Auto Import TypeScript & Python
This mode allows to automatically import of TypeScript modules and for Python as well. Personally, I mainly use Cursor with TypeScript so this setting is very useful for me. Corresponding setting is available for Python but still in beta.
AI Commit message
When we use this function, we can add a message to commit based on files which are prepared to be committed. We need to remember that our project and team can have defined rules applied what commit message should contain. Unfortunately, currently, we don’t have impact how commit should look like according to the documentation. Cursor relies on commits history.
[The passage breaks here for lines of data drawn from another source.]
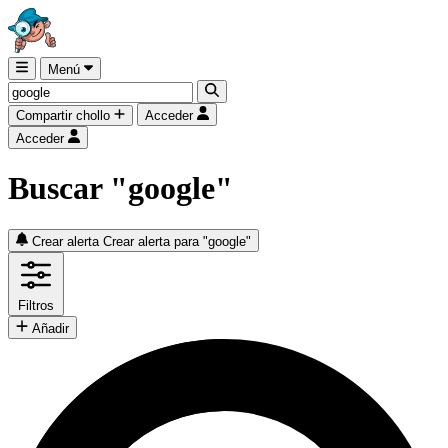
Menú
Compartir chollo
Acceder
Acceder
Buscar "google"
Crear alerta
Crear alerta para "google"
Filtros
Añadir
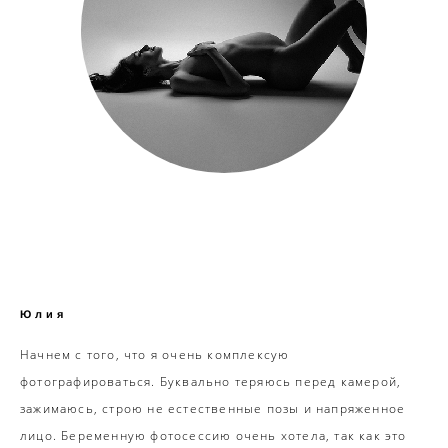
Юлия
​Начнем с того, что я очень комплексую
фотографироваться. Буквально теряюсь перед камерой,
зажимаюсь, строю не естественные позы и напряженное
лицо. Беременную фотосессию очень хотела, так как это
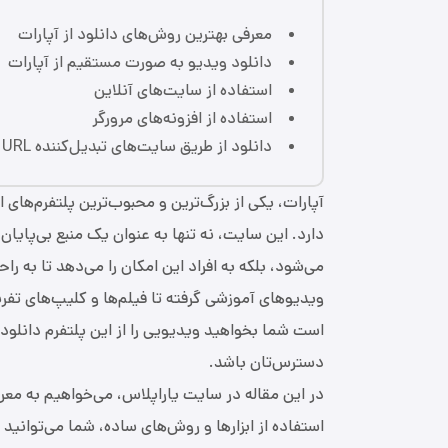
معرفی بهترین روش‌های دانلود از آپارات
دانلود ویدیو به صورت مستقیم از آپارات
استفاده از سایت‌های آنلاین
استفاده از افزونه‌های مرورگر
دانلود از طریق سایت‌های تبدیل‌کننده URL به ویدیو
آپارات، یکی از بزرگ‌ترین و محبوب‌ترین پلتفرم‌های 
دارد. این سایت، نه تنها به عنوان یک منبع بی‌پایا
می‌شود، بلکه به افراد این امکان را می‌دهد تا به ر
ویدیوهای آموزشی گرفته تا فیلم‌ها و کلیپ‌های تفری
است شما بخواهید ویدیویی را از این پلتفرم دانلود ک
دسترس‌تان باشد.
در این مقاله در سایت یاراپلاس، می‌خواهیم به معرفی
استفاده از ابزارها و روش‌های ساده، شما می‌توانید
“Currently, there isn’t a way to customize or provide specific instructions for how commit messages should be generated. Cursor will automatically adapt to your existing commit message style.”
https://docs.cursor.com/more/ai-commit-message
.cursorrules
The rules are written in MDC format (markdown with front matter). Here, we can define that Cursor modifies our tests using a specific structure, or that a page object must follow a particular implementation pattern. Another way rules can be useful is by determining how many lines a file should have, how a commit message should begin according to our project conventions. One more idea is to use them as an additional safeguard to prevent committing tokens to any sensitive resource.
How? We can define a rule that replaces any real token with a default fake value automatically. Overall, rules seem like an interesting concept – at the very least, they’re worth exploring.
Size of context?
One important thing to note is the size of the context — that is, how many tokens can be utilized by the tool. According to the documentation we can find an information that Cursor supports by default 10,000 token when we have a bigger context that our solution can propose better reponses for the code what we have in the project because it’s less change for getting a hallucination. If we have a big project or when we do a lot of followups to the current context window that in this case, we can get more hallucinations as well.
Is it possible to use the same prompt across different models?
Yes, it’s possible we can use the same prompts for different models. In this situation still we need to decide and check the model response to have confidence there is a proper solution. A few hints from Cursor documentation.
From my personal perspective, I admit that Claude copes the best with the code. Keep in mind, that for certain problems it’s useful to seek a dedicated model which contains necessary trained data.
https://docs.cursor.com/guides/selecting-models
Security Rules
It’s worth to remember that if we want to use Cursor in a real project, we must have the approval from the management that we can use that. We have some mechanism to exclude files from analyzing (even though it can help with correctness of the model).
Summary
Today, I showed you how the Cursor IDE can be leveraged with Playwright. It’s a useful IDE for people who create automated tests, but also for want to use LLMs in their solutions. Please note both LLMs and Cursor have their own limitations. They don’t always add value, so we still need to improve our test automation skills and programming skills.